Movie Reviews by Edwin Jahiel



Time Machine, The (2002)


Directed by Simon Wells. Written by John Logan, based on the novel by H.G. Wells. Photography, Donald McAlpine. Editing, Wayne Wahrman. Production design, Oliver Scholl. Music, Klaud Badelt. Producers, Walter F. Parkes, Oliver Scholl. Cast: Guy Pearce, Samantha Bumba, Jeremy Irons, Orlando Jones, Mark Addy, Sienna Guillory, et al. A Dream Works release, 96 minutes. Rated R.

The great-grandfather of science-fiction was the Frenchman Jules Verne (1828-1905). The grandfather was the Englishman Herbert George Wells (1866-1946). The latter's first novel "The Time Machine"(1895) was also a major success. H.G.Wells quickly became one of the most celebrated writers of the planet.

His books--many but not all sci-fi--provided the scripts for dozens of movies, several of them excellent --and very much worth seeing to this day: "The Invisible Man" (1933), "The Island of Lost Souls" (aka "The Island of Dr. Moreau") (1933) (remade in 1972, 1977 and 1996) , "Things to Come" (1936), "The War of the Worlds" (1953), "The Time Machine" (1960, directed by animator George Pal), "The Empire of the Ants" (1977), and much else.

Of the 1960 "The Time Machine" I once wrote, in part: "In the closing days of the 19th century, in London, tinkerer/scientific genius Rod Taylor invents a machine that can go into the fourth dimension, that is, backward and forward in time. The contraption,a beautiful Victorian gadget worthy of Jules Verne or Georges Melies, gives its passenger a view of Things to Come by transporting him to World War I, World War II, 1966 and well beyond that. The very distant future is much more downbeat than in "Things to Come" which had earlier been made into a very good film. The time there was a rather near-future, after an imaginary World War II. Instead of science providing a solution to mankind's ills, Taylor finds the Eloi, a passive race of bucolic blond youths whom the Master Race --the nasty, subterranean Morlocks --use for sustenance.

Some scenes may recall the Moloch machine of Fritz Lang's silent masterpiece, "Metropolis." This simplified, rather dated version of the book is still fairly endearing. Some of its special effects are quite sober and good, others --and the beastly, monstrous Morlocks-- are ludicrous.

The best of the lot of Time Machine films is a small gem, the 1979 fantasy "Time After Time" (1979 not based on the Wells book. Here, Wells himself (Malcolm McDowell) is the inventor of the super-gizmo. One of his friends turns out to be Jack the Ripper (David Warner). The latter steals the machine, is transported to contemporay San Francisco where Wells pursues him --and has a pure, lovely affair with local gal Mary Steenburgen.

That film had much wit and imagination. Still, the Pal production of the "Time Machine" was quite a pleasant, albeit innocuous movie."

This cannot be said for the current offering -- which is sad given that the director is Wells's great-grandson.
*****
▶ _Parts of the exercise_
[1] According to the review of The Time Machine (2002), how is the director of the 2002 film related to H.G. Wells?
[2] Write the next part of the review of The Time Machine (2002), picking up after its final sentence.

[Chart-based quiz items]
*****
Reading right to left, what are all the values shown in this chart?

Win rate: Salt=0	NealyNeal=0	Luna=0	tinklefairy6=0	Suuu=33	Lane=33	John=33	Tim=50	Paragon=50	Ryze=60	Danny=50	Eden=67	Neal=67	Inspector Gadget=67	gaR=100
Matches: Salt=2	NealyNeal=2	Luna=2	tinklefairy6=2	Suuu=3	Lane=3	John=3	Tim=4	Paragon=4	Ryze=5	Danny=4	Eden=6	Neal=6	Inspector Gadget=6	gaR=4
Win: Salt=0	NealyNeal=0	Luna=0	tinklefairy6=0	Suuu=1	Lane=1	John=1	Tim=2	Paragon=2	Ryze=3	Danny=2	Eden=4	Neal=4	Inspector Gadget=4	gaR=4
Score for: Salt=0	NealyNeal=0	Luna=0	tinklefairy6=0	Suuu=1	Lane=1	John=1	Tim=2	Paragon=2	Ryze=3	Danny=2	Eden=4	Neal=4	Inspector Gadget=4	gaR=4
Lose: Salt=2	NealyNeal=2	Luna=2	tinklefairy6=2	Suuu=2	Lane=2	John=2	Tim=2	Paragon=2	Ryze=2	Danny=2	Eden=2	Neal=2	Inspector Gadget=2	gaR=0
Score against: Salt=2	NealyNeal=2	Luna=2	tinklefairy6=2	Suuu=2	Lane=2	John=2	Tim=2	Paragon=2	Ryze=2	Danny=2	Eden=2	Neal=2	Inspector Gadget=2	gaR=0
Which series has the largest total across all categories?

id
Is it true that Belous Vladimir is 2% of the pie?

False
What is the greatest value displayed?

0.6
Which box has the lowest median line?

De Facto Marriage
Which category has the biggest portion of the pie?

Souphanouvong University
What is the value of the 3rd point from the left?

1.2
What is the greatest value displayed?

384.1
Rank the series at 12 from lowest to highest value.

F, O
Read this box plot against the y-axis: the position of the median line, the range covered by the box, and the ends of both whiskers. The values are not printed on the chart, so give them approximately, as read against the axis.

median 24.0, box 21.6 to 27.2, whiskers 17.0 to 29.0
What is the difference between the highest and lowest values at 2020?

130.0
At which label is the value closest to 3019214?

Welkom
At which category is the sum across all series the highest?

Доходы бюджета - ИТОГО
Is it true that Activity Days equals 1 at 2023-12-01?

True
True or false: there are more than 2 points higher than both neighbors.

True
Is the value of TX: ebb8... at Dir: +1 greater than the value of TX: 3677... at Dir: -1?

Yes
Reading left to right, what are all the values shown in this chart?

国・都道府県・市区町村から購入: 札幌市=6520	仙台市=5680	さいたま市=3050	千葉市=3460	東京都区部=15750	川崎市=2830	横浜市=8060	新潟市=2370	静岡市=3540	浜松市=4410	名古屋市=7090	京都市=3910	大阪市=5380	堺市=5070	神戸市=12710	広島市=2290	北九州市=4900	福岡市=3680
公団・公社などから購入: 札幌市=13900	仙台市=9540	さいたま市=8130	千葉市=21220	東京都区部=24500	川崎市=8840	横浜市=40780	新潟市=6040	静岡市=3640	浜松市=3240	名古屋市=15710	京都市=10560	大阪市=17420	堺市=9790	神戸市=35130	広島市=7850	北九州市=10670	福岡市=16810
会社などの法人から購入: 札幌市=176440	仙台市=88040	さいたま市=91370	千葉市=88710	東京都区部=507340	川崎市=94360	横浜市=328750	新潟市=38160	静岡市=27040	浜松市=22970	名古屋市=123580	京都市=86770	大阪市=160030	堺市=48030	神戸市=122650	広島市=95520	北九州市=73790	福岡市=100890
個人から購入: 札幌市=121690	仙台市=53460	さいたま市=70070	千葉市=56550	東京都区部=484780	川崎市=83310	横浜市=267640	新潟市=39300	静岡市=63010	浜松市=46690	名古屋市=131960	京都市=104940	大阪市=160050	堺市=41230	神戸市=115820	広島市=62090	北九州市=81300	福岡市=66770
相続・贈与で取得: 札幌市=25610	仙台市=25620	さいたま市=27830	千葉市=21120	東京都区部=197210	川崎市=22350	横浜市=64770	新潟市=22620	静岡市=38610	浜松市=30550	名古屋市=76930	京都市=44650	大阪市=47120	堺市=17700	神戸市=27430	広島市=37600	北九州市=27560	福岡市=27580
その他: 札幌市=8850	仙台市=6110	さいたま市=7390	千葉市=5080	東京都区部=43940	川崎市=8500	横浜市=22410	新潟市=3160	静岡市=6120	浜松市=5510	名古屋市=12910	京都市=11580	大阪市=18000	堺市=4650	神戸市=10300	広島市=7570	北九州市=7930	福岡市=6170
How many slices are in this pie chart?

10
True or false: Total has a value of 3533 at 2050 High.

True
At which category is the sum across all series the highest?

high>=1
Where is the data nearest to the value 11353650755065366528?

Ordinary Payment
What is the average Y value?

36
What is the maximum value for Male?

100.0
*****
▶ _Answers per task_
[1] He is Wells's great-grandson.

[2]
The setting on Earth has been moved from London to New York. In the closing year of the 19th Century, Alexander Hartdegen (Guy Pearce)is a University professor and a scientific genius who has invented the machine. He is most likeable (and, natch, absent-minded), he corresponds with a file clerk named Albert Einstein (the gag does not fit Einstein's chronology, but never mind!) The Professor has a girl-friend, Emma. She is played delightfully by little-known Sienna Guillory.

The movie's first part is quite appealing, what with a nicely staged Alex-Emma relationship. In addition there is the well-drawn, convincing rapport between Alex with his best friend, plus an economically sketched landlady --somewhat along the lines of Sherlock Holmes's landlady in many films.

Add to this a beautifully reconstructed and shot Manhattan, specifically Central Park under snow; a very early motor-car cleverly treated; and several more colorful details.

But then something happens (even torture will not make me reveal it) and Alex takes off, in his dazzling, blinking, colorful machine, for the past and then the future. In the year 800.000-plus he lands in an awful place that used to be New York. Its population is that of the pathetic, sweet Eloi, and the monstrous, beastly Morlocks who feed on the Eloi.

The Morlocks' dictator is Jeremy Irons. He does not look like the others, is all tarted up as a sort of human, and is wasted in this picture!

The "future" part of the flick is jumbo-sized mumbo-jumbo. The least said about it the better. I must withhold descriptions so that you might -- perhaps-- find a couple of saving graces. My two-star rating is an average of three stars for Part One and one star for Part Two.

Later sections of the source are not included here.